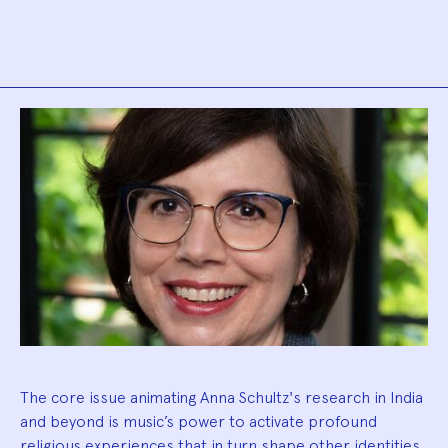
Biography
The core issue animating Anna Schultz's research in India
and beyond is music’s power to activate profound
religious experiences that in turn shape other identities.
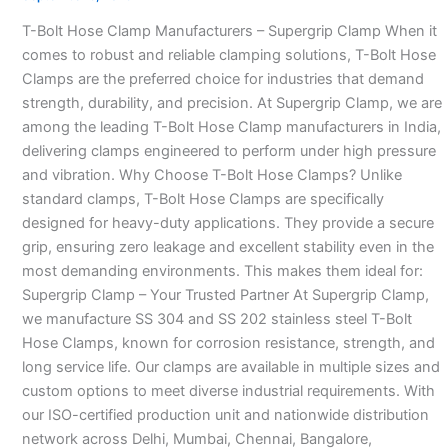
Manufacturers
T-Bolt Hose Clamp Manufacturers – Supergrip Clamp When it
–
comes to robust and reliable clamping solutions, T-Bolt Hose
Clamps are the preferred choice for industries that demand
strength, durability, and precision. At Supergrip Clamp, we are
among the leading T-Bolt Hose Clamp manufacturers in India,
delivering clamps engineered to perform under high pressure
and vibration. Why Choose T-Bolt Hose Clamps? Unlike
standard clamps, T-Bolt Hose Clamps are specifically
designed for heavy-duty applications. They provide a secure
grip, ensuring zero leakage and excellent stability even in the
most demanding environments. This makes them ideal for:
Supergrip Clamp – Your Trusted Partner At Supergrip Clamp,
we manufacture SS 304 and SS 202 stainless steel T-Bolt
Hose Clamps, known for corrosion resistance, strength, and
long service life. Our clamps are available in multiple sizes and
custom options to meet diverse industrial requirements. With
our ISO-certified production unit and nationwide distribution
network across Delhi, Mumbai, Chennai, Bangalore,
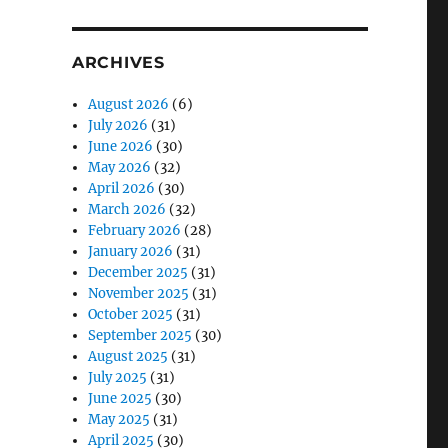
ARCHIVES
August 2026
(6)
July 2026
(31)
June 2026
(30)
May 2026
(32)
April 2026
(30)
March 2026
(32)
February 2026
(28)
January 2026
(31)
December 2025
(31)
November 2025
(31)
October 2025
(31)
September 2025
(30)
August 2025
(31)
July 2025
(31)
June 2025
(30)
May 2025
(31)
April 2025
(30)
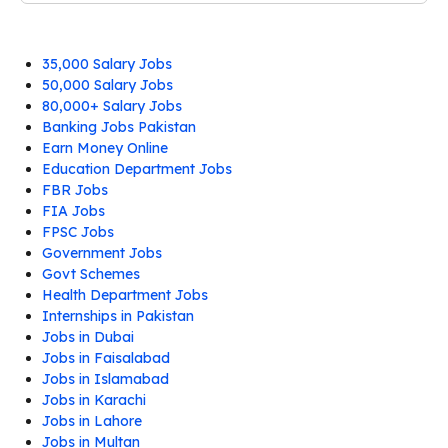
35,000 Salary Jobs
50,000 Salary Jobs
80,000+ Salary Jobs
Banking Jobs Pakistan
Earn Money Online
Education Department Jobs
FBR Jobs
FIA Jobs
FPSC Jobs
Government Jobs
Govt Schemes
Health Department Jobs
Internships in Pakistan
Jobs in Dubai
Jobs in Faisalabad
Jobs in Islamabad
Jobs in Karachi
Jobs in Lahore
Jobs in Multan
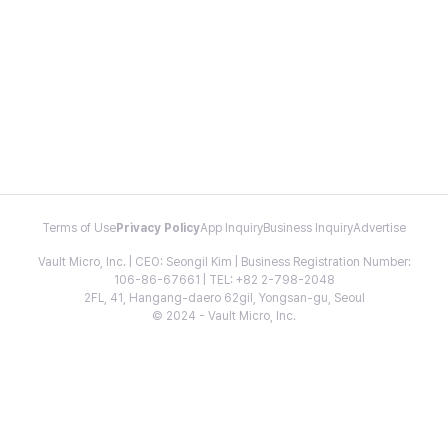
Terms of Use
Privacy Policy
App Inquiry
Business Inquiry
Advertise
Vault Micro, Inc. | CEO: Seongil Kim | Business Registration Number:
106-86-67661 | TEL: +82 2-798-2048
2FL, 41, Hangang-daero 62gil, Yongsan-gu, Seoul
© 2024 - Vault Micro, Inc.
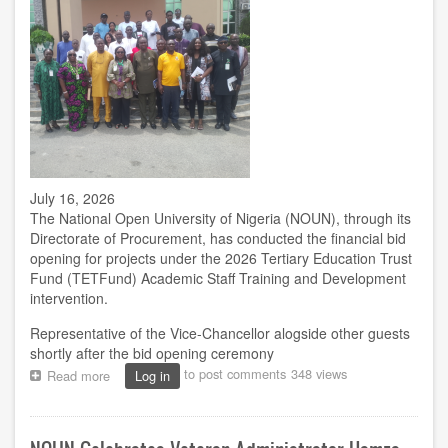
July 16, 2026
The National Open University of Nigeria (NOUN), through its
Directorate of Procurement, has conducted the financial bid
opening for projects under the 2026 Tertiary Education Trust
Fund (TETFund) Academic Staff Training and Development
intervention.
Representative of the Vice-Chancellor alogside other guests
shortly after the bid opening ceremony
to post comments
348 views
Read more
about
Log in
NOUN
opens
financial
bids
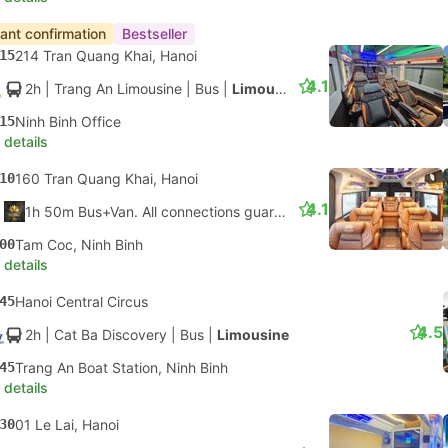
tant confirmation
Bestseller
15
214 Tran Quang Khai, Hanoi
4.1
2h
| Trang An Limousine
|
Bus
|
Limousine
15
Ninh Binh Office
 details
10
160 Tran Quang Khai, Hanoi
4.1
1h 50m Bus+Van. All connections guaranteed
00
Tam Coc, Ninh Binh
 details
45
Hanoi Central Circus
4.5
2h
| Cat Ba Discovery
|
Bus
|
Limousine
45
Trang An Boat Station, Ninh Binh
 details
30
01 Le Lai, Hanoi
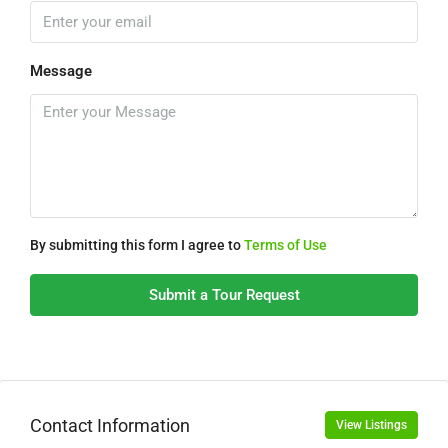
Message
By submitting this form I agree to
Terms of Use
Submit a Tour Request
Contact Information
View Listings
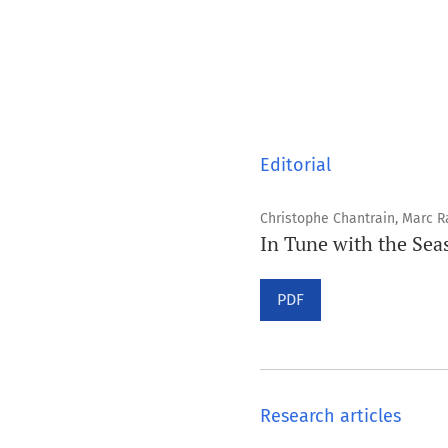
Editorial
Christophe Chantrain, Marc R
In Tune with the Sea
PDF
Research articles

* * *

Please repeat, with no pictures, each line from the start of the records above through the line with "comes to robust", inclusive, and only those.

Biography
The core issue animating Anna Schultz's research in India
and beyond is music’s power to activate profound
religious experiences that in turn shape other identities.
Manufacturers
T-Bolt Hose Clamp Manufacturers – Supergrip Clamp When it
–
comes to robust and reliable clamping solutions, T-Bolt Hose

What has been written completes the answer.